Ocorreu-me outra possibilidade. De repente, o fato de Tiernan ter dado
no pé com o dinheiro se me afigurou como uma salvação, uma verdadeira
bênção. Você pode se levantar, ir para casa agora mesmo e se entender com a
sua mãe. A situação não é irreversível.
Mas então, voltei a dar para trás. Não conseguia imaginar nada
terminando bem, nunca mais. Eu fora longe demais na estrada em que me
encontrava para poder voltar. Pedi mais um copo de conhaque.
Para não ter que ficar a sós com minha cabeça, comecei a prestar
atenção nas conversas ao meu redor.
A maioria era extremamente chata, todas sobre máquinas, e com a
mesma frase de permeio: "...daí, eu levei pro meu cunhado dar uma olhada..."
Vez por outra, no entanto, eram interessantes. Houve uma legal sobre
ecstasy.
— Troco dois Safados Malucos por um Espírito Santo — propôs um
sujeito tatuado a um jovem incauto.
—Não. — O jovem incauto sacudiu a cabeça, categórico. — Tô
satisfeito com o meu Espírito Santo.
— Quer dizer que não vai trocar?
— Não, não vou.
— Nem por dois Safados?
— Nem por dois Safados.
— Tá vendo? — voltou-se o sujeito tatuado para outro sujeito tatuado
ao seu lado. — Em tudo quanto é canto o pessoal tá dizendo que prefere um
Espírito Santo a dois Safados Malucos.
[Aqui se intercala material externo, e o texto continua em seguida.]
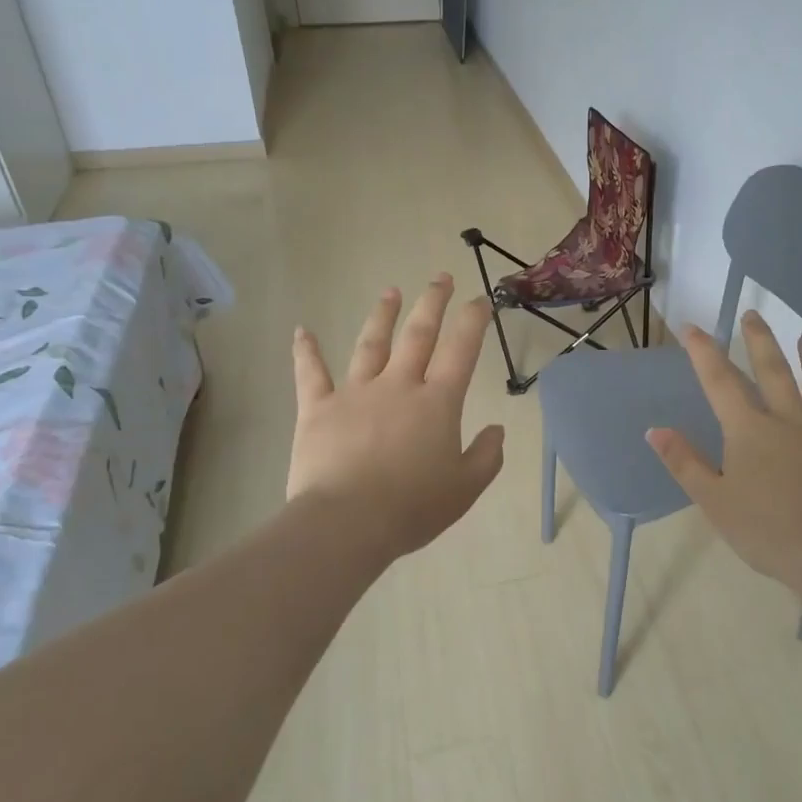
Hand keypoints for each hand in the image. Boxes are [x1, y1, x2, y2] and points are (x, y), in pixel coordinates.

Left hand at [287, 274, 505, 563]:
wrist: (347, 523)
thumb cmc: (413, 507)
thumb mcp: (465, 488)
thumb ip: (486, 456)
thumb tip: (498, 430)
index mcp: (437, 402)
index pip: (461, 350)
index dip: (473, 321)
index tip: (481, 300)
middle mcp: (399, 385)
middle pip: (418, 334)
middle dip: (432, 302)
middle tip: (441, 278)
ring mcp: (356, 392)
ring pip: (371, 344)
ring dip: (383, 315)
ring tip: (391, 292)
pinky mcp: (318, 408)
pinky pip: (311, 373)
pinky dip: (306, 351)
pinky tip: (303, 331)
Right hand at [647, 311, 801, 602]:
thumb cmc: (768, 533)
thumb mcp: (714, 502)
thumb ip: (684, 462)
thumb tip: (654, 429)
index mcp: (751, 431)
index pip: (721, 382)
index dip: (704, 352)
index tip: (692, 327)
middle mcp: (791, 419)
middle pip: (774, 370)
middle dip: (760, 340)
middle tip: (754, 314)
Os Espíritos Santos dão um barato mais
limpo, mais claro.
Pelo menos, acho que foi isso que ele disse.
Por volta das duas da tarde — embora o tempo tivesse perdido
totalmente o sentido, entre o trauma e o conhaque —, Tiernan voltou. Eu já
desistira totalmente dele, de modo que achei que estivesse alucinando. Tive
vontade de dar um beijo nele, de tão extasiada.
E de tão mamada, também.
— Conseguiu...? — perguntei, ansiosa. Meu fôlego ficou curto quando
ele sacudiu um saquinho de pó esbranquiçado diante de mim.
Meu coração deu um salto homérico, e tive ganas de segurá-lo com
minhas próprias mãos, como uma mãe querendo segurar seu bebê recémnascido.
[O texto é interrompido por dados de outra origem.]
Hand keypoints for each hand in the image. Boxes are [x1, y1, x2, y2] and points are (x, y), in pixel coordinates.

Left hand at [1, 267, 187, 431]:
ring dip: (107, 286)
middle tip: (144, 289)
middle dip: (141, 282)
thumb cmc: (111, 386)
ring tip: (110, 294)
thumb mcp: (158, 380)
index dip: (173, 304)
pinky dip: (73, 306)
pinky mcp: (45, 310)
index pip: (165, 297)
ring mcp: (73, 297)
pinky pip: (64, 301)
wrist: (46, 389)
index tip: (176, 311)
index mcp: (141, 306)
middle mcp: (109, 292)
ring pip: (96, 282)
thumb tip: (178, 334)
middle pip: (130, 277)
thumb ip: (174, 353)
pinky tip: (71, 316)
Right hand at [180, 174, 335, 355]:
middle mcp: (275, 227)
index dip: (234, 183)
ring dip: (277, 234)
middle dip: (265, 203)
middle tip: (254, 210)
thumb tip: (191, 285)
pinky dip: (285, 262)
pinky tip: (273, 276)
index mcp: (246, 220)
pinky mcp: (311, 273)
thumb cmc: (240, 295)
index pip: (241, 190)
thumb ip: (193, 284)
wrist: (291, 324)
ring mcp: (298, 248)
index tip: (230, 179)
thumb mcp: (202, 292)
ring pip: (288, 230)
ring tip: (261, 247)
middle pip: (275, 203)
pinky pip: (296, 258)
Mas Tiernan estava muito cioso dele.
— Uma carreira é minha — relembrou, balançando o saquinho fora do
meu alcance.
— O.k. — arquejei, acesa, cheia de pressa e avidez.
Anda logo.
À vista de todos no bar, ele dividiu a cocaína em duas carreiras lindas
e gordas sobre a mesa de fórmica.
Receosa, olhei em volta para ver se alguém se importava, mas não
parecia ser o caso.
Ele enrolou uma nota de dez libras e aspirou habilmente uma das
carreiras. A maior, notei, furiosa.
Era a minha vez. Meu coração já palpitava e minha cabeça já viajava,
numa prazerosa antecipação. Inclinei-me sobre a coca. Tive a impressão de estar
vivendo um momento místico
Mas, quando estava a pique de cafungar, ouvi subitamente a voz de
Josephine: "Você estava se matando com as drogas. O Claustro mostrou a você
outra maneira de viver. Você pode ser feliz sem as drogas."
Titubeei. Tiernan olhou para mim, com ar de riso, sem compreender.
Você não tem que fazer isso.
Pode parar agora mesmo, e nenhum mal terá sido feito.
Hesitei. Aprendera tanto no Claustro, fizera tantos progressos em
termos de autoconhecimento, admitira ser uma toxicômana e ansiara por um
futuro melhor, mais promissor, mais saudável, mais feliz. Será que queria jogar
tudo isso fora? E aí, queria?
E aí, queria?
Fitei o pó branco, com sua aparência inocente, disposto numa carreira
irregular sobre a mesa à minha frente. Eu já quase morrera por sua causa. Será
que valia a pena ir em frente?
Valia?
Valia!
Debrucei-me sobre minha cocaína, minha melhor amiga, minha
salvadora, minha protetora. E aspirei fundo.